Hizmet tespit davası açılırken bu dava içinde bir takım yasal düzenlemelere dikkat etmek gerekmektedir. Hizmet tespit davası açılırken 5510 sayılı Sosyal Sigortalar ve Genel Sağlık Sigortası Kanunu, 4857 sayılı İş Kanunu, Sosyal Sigorta İşlemleri Yönetmeliği ve 6100 sayılı Hukuk Muhakemeleri Kanunundan yararlanmak ve ilgili kanunlarda belirtilen usul ve esaslara göre hizmet tespit davasını açmak gerekmektedir. Şöyle ki;
- Kanun gereği işçinin bu davayı açmasında hukuki yararının bulunması gerekmektedir.

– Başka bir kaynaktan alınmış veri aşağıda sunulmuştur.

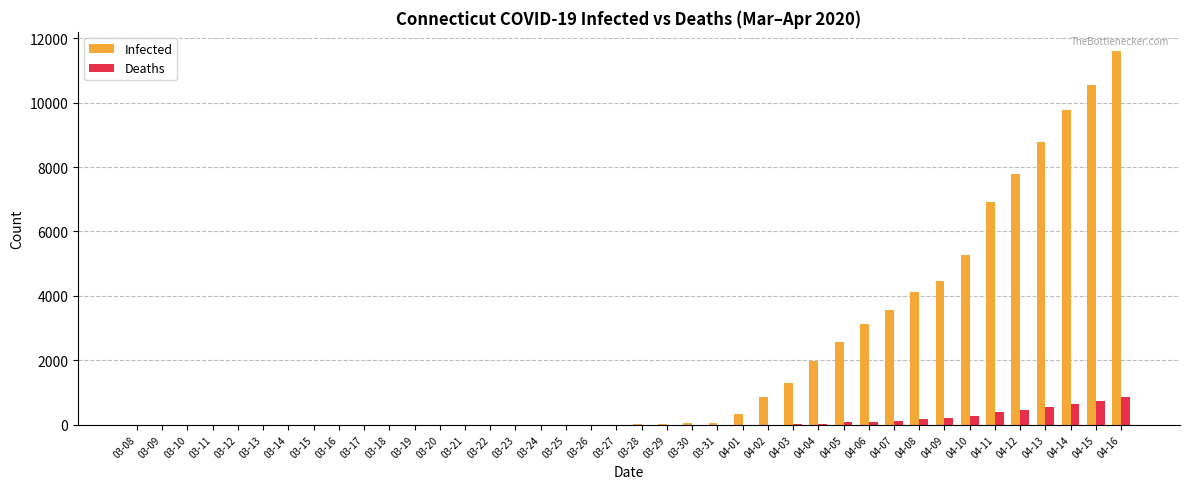

Are the bars horizontal?

No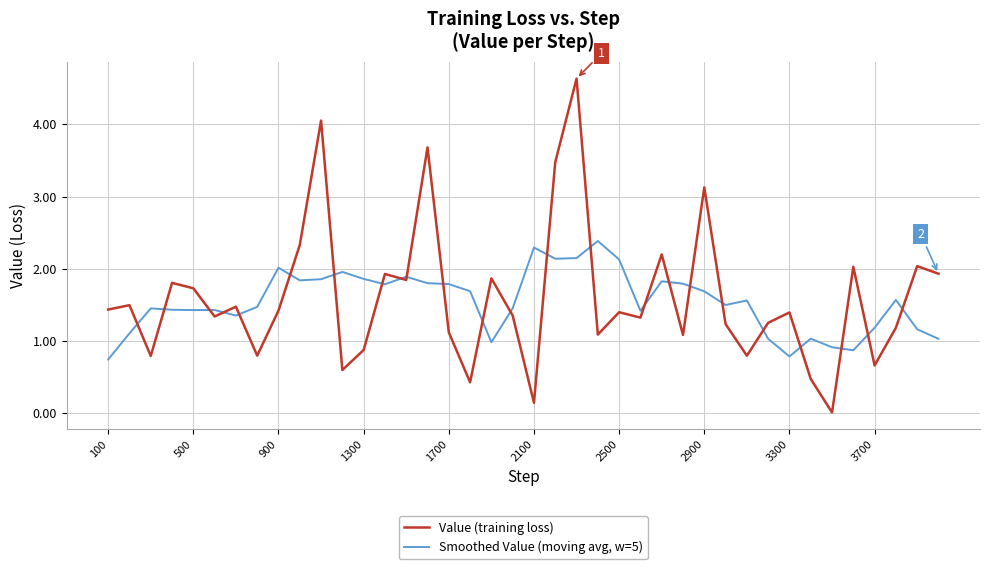

Rank the series by their maximum value, from lowest to highest.

Smoothed Value (moving avg, w=5), Value (training loss)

- Kanun ve Yargıtay’ın artık kökleşmiş kararları doğrultusunda bir işçi bu davayı açabilmesi için 5 yıllık süre içerisinde açması gerekmektedir aksi takdirde zamanaşımı nedeniyle dava red edilecektir.
- Davayı doğru görevli ve yetkili mahkemede açmak gerekmektedir. Kanun gereği hizmet tespit davalarında görevlendirilmiş olan mahkeme iş mahkemesidir.
- Hizmet tespiti davası çekişmeli bir dava türüdür. Bu nedenle de tarafların belirlenmesi önemlidir. Bu davaların davacısı SGK kaydının bildirilmemiş olan işçidir. Davalı taraf ise işçinin SGK kaybını kanun ve yönetmelik çerçevesinde SGK’ya bildirmeyen işverendir.
- Hizmet tespit davasında davacı olan kişi, bahse konu iş yerinde çalıştığını ispat etmesi gerekmektedir.
Hizmet tespiti davasını açan işçinin davayı kazanması
Hizmet tespiti davası, hizmet veren işçi lehine sonuçlandığı yani işçi davayı kazandığı zaman sonra ki süreç nasıl işlemektedir? İşte bu durumda davayı açan işçi davanın lehine sonuçlanmasının akabinde söz konusu mahkeme ilamı ile SGK’ya başvuru yapmalıdır ve ilgili kararın infazını talep etmelidir. İşçinin bu talebi üzerine SGK tarafından işverenden kararda belirtilen süreler için işçi ve iş veren payı dahil olmak üzere primler gecikme zammı ve bununla beraber idari para cezası tahsil edilecektir.